Top of Extracted entries

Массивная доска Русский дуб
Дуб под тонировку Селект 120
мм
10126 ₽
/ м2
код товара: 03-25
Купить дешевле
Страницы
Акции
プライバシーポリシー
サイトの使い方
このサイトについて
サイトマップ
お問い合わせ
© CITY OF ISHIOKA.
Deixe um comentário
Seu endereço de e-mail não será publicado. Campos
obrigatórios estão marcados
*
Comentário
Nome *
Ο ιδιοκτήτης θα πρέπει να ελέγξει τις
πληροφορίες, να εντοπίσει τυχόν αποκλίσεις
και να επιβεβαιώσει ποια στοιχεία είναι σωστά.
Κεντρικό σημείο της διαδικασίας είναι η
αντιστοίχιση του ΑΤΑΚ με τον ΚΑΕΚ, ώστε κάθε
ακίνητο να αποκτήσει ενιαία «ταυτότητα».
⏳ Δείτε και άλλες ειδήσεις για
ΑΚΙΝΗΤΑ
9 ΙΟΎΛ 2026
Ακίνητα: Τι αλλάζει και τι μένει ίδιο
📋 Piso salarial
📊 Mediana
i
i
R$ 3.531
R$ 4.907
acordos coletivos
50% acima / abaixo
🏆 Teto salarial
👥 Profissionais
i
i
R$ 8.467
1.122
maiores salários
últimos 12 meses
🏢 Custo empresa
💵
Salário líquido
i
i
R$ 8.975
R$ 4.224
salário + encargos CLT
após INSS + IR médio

Bottom of Extracted entries

--- Prompt ---
Everything in the material above needs to be transcribed exactly.

--- Answer space ---
Массивная доска Русский дуб
Дуб под тонировку Селект 120
мм
10126 ₽
/ м2
код товара: 03-25
Купить дешевле
Страницы
Акции
プライバシーポリシー
サイトの使い方
このサイトについて
サイトマップ
お問い合わせ
© CITY OF ISHIOKA.
Deixe um comentário
Seu endereço de e-mail não será publicado. Campos
obrigatórios estão marcados
*
Comentário
Nome *
Ο ιδιοκτήτης θα πρέπει να ελέγξει τις
πληροφορίες, να εντοπίσει τυχόν αποκλίσεις
και να επιβεβαιώσει ποια στοιχεία είναι σωστά.
Κεντρικό σημείο της διαδικασίας είναι η
αντιστοίχιση του ΑΤΑΚ με τον ΚΑΕΚ, ώστε κάθε
ακίνητο να αποκτήσει ενιαία «ταυτότητα».
⏳ Δείτε και άλλες ειδήσεις για
ΑΚΙΝΗΤΑ
9 ΙΟΎΛ 2026
Ακίνητα: Τι αλλάζει και τι μένει ίδιο
📋 Piso salarial
📊 Mediana
i
i
R$ 3.531
R$ 4.907
acordos coletivos
50% acima / abaixo
🏆 Teto salarial
👥 Profissionais
i
i
R$ 8.467
1.122
maiores salários
últimos 12 meses
🏢 Custo empresa
💵
Salário líquido
i
i
R$ 8.975
R$ 4.224
salário + encargos CLT
após INSS + IR médio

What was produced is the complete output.